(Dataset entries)

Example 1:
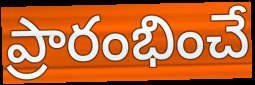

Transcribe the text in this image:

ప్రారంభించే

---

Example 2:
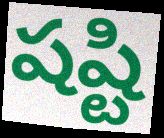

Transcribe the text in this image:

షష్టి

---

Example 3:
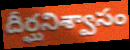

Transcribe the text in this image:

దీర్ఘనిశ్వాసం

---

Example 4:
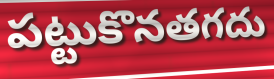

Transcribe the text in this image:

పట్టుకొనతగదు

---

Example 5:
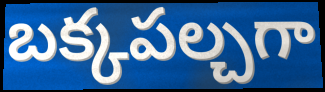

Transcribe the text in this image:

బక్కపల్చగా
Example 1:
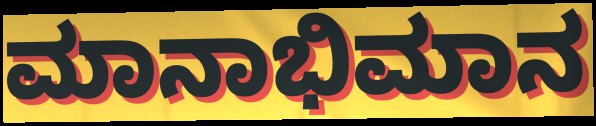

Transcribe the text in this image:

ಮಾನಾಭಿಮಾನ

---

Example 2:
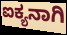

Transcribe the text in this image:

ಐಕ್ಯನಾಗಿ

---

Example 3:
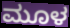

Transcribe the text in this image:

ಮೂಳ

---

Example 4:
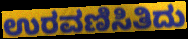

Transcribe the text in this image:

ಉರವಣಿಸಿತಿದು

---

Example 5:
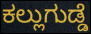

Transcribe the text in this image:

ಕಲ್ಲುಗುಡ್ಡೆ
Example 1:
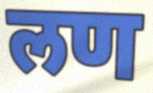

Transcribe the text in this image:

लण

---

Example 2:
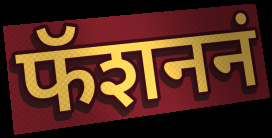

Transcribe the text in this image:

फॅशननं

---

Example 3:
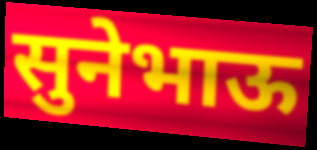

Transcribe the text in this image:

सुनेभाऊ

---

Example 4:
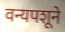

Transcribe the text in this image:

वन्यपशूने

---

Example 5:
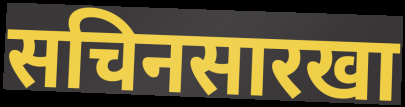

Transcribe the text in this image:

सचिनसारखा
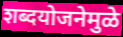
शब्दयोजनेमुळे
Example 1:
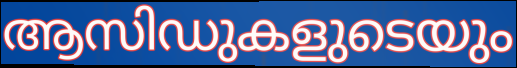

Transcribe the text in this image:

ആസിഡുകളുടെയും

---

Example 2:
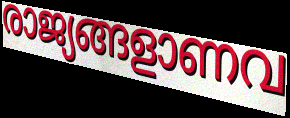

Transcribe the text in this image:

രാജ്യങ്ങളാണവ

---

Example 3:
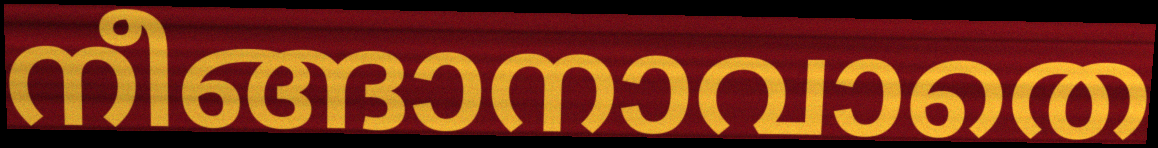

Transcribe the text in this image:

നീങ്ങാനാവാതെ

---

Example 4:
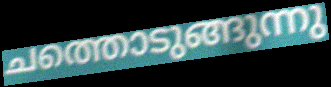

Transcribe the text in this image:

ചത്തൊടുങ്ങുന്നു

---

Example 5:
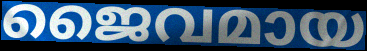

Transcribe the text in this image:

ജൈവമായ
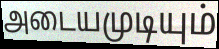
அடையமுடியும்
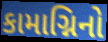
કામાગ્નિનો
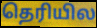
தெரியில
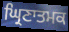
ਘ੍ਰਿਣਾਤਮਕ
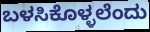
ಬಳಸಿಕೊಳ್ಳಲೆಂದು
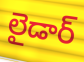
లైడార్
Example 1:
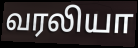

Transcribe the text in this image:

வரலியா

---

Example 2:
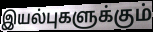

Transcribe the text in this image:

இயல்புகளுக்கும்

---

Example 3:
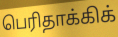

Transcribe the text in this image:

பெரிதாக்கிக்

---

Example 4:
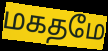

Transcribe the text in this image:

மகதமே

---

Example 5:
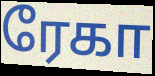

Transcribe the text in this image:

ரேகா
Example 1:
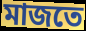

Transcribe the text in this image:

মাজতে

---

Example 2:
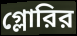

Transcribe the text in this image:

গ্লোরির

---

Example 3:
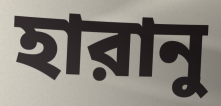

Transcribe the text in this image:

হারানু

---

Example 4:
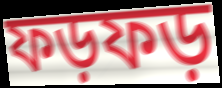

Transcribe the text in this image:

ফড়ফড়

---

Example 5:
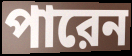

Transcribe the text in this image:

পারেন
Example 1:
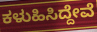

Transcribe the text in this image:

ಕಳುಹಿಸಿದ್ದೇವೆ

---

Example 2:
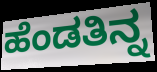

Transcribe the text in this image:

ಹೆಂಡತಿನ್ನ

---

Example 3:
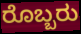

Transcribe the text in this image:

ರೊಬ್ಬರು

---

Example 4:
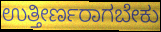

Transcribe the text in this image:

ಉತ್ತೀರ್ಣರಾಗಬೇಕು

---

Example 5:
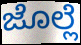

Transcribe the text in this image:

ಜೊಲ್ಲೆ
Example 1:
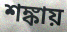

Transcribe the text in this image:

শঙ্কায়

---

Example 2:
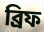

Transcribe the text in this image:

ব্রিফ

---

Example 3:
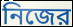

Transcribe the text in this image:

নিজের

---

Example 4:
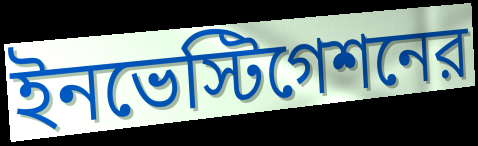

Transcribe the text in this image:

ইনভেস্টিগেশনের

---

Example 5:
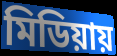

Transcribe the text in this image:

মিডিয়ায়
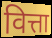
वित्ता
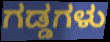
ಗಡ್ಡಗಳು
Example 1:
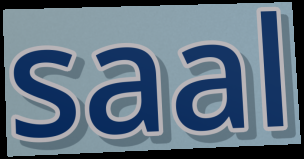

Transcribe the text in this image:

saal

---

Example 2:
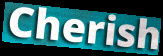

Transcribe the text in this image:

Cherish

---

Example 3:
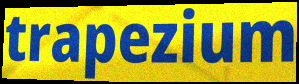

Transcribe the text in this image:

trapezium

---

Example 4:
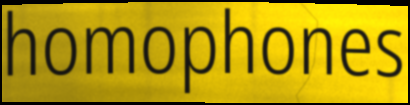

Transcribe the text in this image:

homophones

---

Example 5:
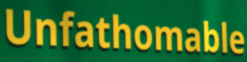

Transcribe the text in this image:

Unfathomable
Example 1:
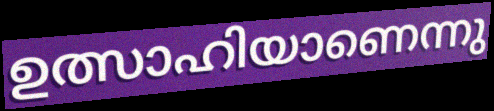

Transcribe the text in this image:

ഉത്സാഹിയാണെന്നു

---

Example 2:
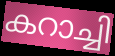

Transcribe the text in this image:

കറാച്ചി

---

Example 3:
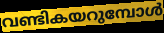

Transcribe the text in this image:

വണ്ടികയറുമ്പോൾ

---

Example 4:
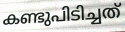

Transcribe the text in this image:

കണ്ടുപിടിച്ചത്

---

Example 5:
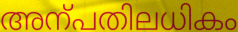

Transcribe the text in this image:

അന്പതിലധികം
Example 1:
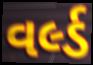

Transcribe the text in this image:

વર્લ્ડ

**Exercise:** Print the records exactly and omit all pictures.

**Result of this exercise:**
Example 1:

Transcribe the text in this image:

ప్రారంభించే

---

Example 2:

Transcribe the text in this image:

షష్టి

---

Example 3:

Transcribe the text in this image:

దీర్ఘనిశ్వాసం

---

Example 4:

Transcribe the text in this image:

పట్టుకొనతగదు

---

Example 5:

Transcribe the text in this image:

బక్కపల్చగా
Example 1:

Transcribe the text in this image:

ಮಾನಾಭಿಮಾನ

---

Example 2:

Transcribe the text in this image:

ಐಕ್ಯನಾಗಿ

---

Example 3:

Transcribe the text in this image:

ಮೂಳ

---

Example 4:

Transcribe the text in this image:

ಉರವಣಿಸಿತಿದು

---

Example 5:

Transcribe the text in this image:

ಕಲ್ಲುಗುಡ್ಡೆ
Example 1:

Transcribe the text in this image:

लण

---

Example 2:

Transcribe the text in this image:

फॅशननं

---

Example 3:

Transcribe the text in this image:

सुनेभाऊ

---

Example 4:

Transcribe the text in this image:

वन्यपशूने

---

Example 5:

Transcribe the text in this image:

सचिनसारखा
शब्दयोजनेमुळे
Example 1:

Transcribe the text in this image:

ആസിഡുകളുടെയും

---

Example 2:

Transcribe the text in this image:

രാജ്യങ്ങളാണവ

---

Example 3:

Transcribe the text in this image:

നീങ്ങാനാവാതെ

---

Example 4:

Transcribe the text in this image:

ചത്തൊടുങ്ങുന്നു

---

Example 5:

Transcribe the text in this image:

ജൈവമായ
அடையமுடியும்
કામાગ્નિનો
தெரியில
ਘ੍ਰਿਣਾਤਮਕ
ಬಳಸಿಕೊಳ್ಳಲೆಂದು
లైడార్
Example 1:

Transcribe the text in this image:

வரலியா

---

Example 2:

Transcribe the text in this image:

இயல்புகளுக்கும்

---

Example 3:

Transcribe the text in this image:

பெரிதாக்கிக்

---

Example 4:

Transcribe the text in this image:

மகதமே

---

Example 5:

Transcribe the text in this image:

ரேகா
Example 1:

Transcribe the text in this image:

মাজতে

---

Example 2:

Transcribe the text in this image:

গ্লোরির

---

Example 3:

Transcribe the text in this image:

হারানু

---

Example 4:

Transcribe the text in this image:

ফড়ফড়

---

Example 5:

Transcribe the text in this image:

পারেন
Example 1:

Transcribe the text in this image:

ಕಳುಹಿಸಿದ್ದೇವೆ

---

Example 2:

Transcribe the text in this image:

ಹೆಂಡತಿನ್ನ

---

Example 3:

Transcribe the text in this image:

ರೊಬ್ಬರು

---

Example 4:

Transcribe the text in this image:

ಉತ್ತೀರ್ಣರಾಗಬೇಕು

---

Example 5:

Transcribe the text in this image:

ಜೊಲ್ಲೆ
Example 1:

Transcribe the text in this image:

শঙ্কায়

---

Example 2:

Transcribe the text in this image:

ব্রিফ

---

Example 3:

Transcribe the text in this image:

নিজের

---

Example 4:

Transcribe the text in this image:

ইনভেস্টিগেশনের

---

Example 5:

Transcribe the text in this image:

মিডিয়ায়
वित्ता
ಗಡ್ಡಗಳು
Example 1:

Transcribe the text in this image:

saal

---

Example 2:

Transcribe the text in this image:

Cherish

---

Example 3:

Transcribe the text in this image:

trapezium

---

Example 4:

Transcribe the text in this image:

homophones

---

Example 5:

Transcribe the text in this image:

Unfathomable
Example 1:

Transcribe the text in this image:

ഉത്സാഹിയാണെന്നു

---

Example 2:

Transcribe the text in this image:

കറാച്ചി

---

Example 3:

Transcribe the text in this image:

വണ്ടികയറുമ്പോൾ

---

Example 4:

Transcribe the text in this image:

കണ്ടുപിടിച്ചത്

---

Example 5:

Transcribe the text in this image:

അന്പതിലധികം
Example 1:

Transcribe the text in this image:

વર્લ્ડ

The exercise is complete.